### Task details
Copy out every record that follows, word for word.
--- Data for processing Enclosed Below ---
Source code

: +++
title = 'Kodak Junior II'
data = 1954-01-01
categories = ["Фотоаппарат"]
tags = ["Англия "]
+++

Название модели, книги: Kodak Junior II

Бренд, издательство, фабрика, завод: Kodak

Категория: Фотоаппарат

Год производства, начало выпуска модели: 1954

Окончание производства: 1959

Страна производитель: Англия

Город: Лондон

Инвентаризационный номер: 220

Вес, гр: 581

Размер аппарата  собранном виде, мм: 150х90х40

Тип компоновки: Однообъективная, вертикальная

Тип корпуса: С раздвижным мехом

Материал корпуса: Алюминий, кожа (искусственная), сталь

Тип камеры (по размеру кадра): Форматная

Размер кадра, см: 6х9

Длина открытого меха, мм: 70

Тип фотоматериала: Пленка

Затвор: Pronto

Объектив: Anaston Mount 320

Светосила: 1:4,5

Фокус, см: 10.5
--- End of Enclosed Data for processing ---
### Task answer
Source code

: +++
title = 'Kodak Junior II'
data = 1954-01-01
categories = ["Фотоаппарат"]
tags = ["Англия "]
+++

Название модели, книги: Kodak Junior II

Бренд, издательство, фабрика, завод: Kodak

Категория: Фотоаппарат

Год производства, начало выпуска модели: 1954

Окончание производства: 1959

Страна производитель: Англия

Город: Лондон

Инвентаризационный номер: 220

Вес, гр: 581

Размер аппарата  собранном виде, мм: 150х90х40

Тип компоновки: Однообъективная, вертикальная

Тип корпуса: С раздвижным мехом

Материал корпуса: Алюминий, кожа (искусственная), сталь

Тип камеры (по размеру кадра): Форматная

Размер кадра, см: 6х9

Длина открытого меха, мм: 70

Тип фотоматериала: Пленка

Затвор: Pronto

Объектив: Anaston Mount 320

Светосила: 1:4,5

Фокус, см: 10.5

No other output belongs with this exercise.